Pour les juifs, c’est plus clair, ou ça devrait l’être ; quoi donc ? Que c’est « fou » de vivre où que ce soit. C’était fou, non ? de vivre en France en 39 sachant que les nazis allaient arriver, et que l’État français irait chercher jusqu’aux juifs les plus intégrés, même ceux qui ont gagné leurs galons dans les tranchées de Verdun, pour les envoyer dans les camps de la mort avec leurs enfants. Sauf ceux qui ont pu se cacher et qui promènent toute leur vie cette « cache » dans leur tête, n’ayant aucune idée ou ne voulant pas en avoir sur ce que ça leur cache comme vision plus profonde et pensée plus paradoxale. Par exemple celle d’un mode d’être singulièrement universel, qui récuse l’universel direct autant que le singulier réduit à soi, et qui prend la diagonale, qui coupe en travers du cadre ou du carré ; singulièrement universel a  quelque chose d’à la fois rationnel et irrationnel, il entrelace les deux. (Petite coïncidence au passage, la diagonale du carré de côté un, c’est racine de deux, un nombre connu depuis les Grecs pour être irrationnel.) Dire que c’était fou de vivre en France ou en Allemagne ne veut pas dire que la solution était d’en partir massivement. Bien sûr, il fallait, et ceux qui ont pu se sauver l’ont fait, mais un départ massif eût été fou : vous imaginez des centaines de milliers de juifs se pressant aux frontières comme aujourd’hui les « migrants » ? On ne se serait pas vraiment pressé de les accueillir, peut-être aurait-on profité de ce regroupement pour activer leur concentration imminente ? Donc le contraire de cette folie eût été une autre folie. Tout comme celle de venir en Israël pour y recevoir des attaques analogues à celles que recevaient les ghettos juifs en terre arabe ou chrétienne au fil des siècles.
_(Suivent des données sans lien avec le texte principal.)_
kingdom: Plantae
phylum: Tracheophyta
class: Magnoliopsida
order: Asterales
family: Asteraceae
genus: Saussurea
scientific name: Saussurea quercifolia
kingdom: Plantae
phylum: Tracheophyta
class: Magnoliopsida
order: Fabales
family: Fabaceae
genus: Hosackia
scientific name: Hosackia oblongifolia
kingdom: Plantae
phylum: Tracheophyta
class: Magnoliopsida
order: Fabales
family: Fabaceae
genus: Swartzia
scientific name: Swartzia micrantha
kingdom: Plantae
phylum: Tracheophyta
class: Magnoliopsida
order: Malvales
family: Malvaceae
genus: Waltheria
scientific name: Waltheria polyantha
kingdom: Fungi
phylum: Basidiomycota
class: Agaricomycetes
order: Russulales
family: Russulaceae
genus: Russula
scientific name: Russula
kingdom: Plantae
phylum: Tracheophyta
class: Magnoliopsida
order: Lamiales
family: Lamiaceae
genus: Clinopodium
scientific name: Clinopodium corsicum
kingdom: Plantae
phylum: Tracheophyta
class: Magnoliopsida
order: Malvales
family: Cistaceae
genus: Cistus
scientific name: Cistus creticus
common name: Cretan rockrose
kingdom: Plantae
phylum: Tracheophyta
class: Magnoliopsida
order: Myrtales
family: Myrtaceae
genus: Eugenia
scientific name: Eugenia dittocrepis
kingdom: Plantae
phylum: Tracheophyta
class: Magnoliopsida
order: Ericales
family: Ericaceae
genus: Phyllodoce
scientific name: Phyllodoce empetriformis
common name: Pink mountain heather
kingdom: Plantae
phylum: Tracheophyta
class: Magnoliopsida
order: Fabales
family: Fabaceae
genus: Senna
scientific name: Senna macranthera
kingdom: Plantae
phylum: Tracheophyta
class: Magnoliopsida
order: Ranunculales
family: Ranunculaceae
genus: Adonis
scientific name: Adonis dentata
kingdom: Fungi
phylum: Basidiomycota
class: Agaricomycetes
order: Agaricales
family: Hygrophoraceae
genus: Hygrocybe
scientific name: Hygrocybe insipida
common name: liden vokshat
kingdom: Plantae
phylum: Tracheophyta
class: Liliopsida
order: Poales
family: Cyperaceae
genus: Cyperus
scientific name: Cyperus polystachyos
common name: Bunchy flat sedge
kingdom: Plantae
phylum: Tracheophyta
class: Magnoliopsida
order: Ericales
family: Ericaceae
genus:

Bien sûr, les esprits totalement universels ont la réponse toute trouvée : qu’Israël rende la Cisjordanie et ce sera la paix harmonieuse entre deux États, Israël et Palestine. L’ennui est que cette restitution fera du futur État une succursale du djihad, voire de Daesh, et ce serait tout aussi fou, sinon plus qu’aujourd’hui, car les fusées qui arriveraient sur Tel-Aviv seraient imparables, trop proches pour être arrêtées. C’est aussi une folie pour les Palestiniens de voir leur Cause prise en charge par un moteur trop puissant, celui du djihad islamique, qui telle une fusée à trop forte portée, fera décoller cette Cause de l’attraction terrestre, celle d’un certain réalisme, vers une orbite stationnaire autour du globe plutôt que vers un petit État bien vivable. Il est vrai que ce minimum de réalisme impliquerait rien de moins qu’une vraie distance de ladite Cause par rapport au monde arabe et à ses Textes fondateurs très anti-juifs ; c’est beaucoup. Cela demandera du temps.

Bref, les lieux de vie sont traversés par une parole qui se transmet, et quand celle-ci est porteuse d’affects violents, contradictoires, voire  totalitaires qui refusent la singularité, fût-elle universelle, alors il devient aussi fou d’y vivre que de les quitter. On peut rêver d’obtenir provisoirement que le conflit soit mis en sourdine, au profit d’un vivre ensemble de fait ; après quoi, on peut parler. (Ce n’est pas toujours le cas ; parler avec l’Allemagne de 38 ou la France de 40 ou aujourd’hui avec le djihad, ce n’est pas simple.)

Heureusement, le vivre ensemble a souvent lieu de fait, sans qu’on nous en fasse un devoir, car les pulsions de vie existent et s’expriment ; elles peuvent oublier la vindicte prescrite, les rappels à l’ordre identitaire ; c’est plus fréquent que ne le pensent les experts, c’est mêmes très courant.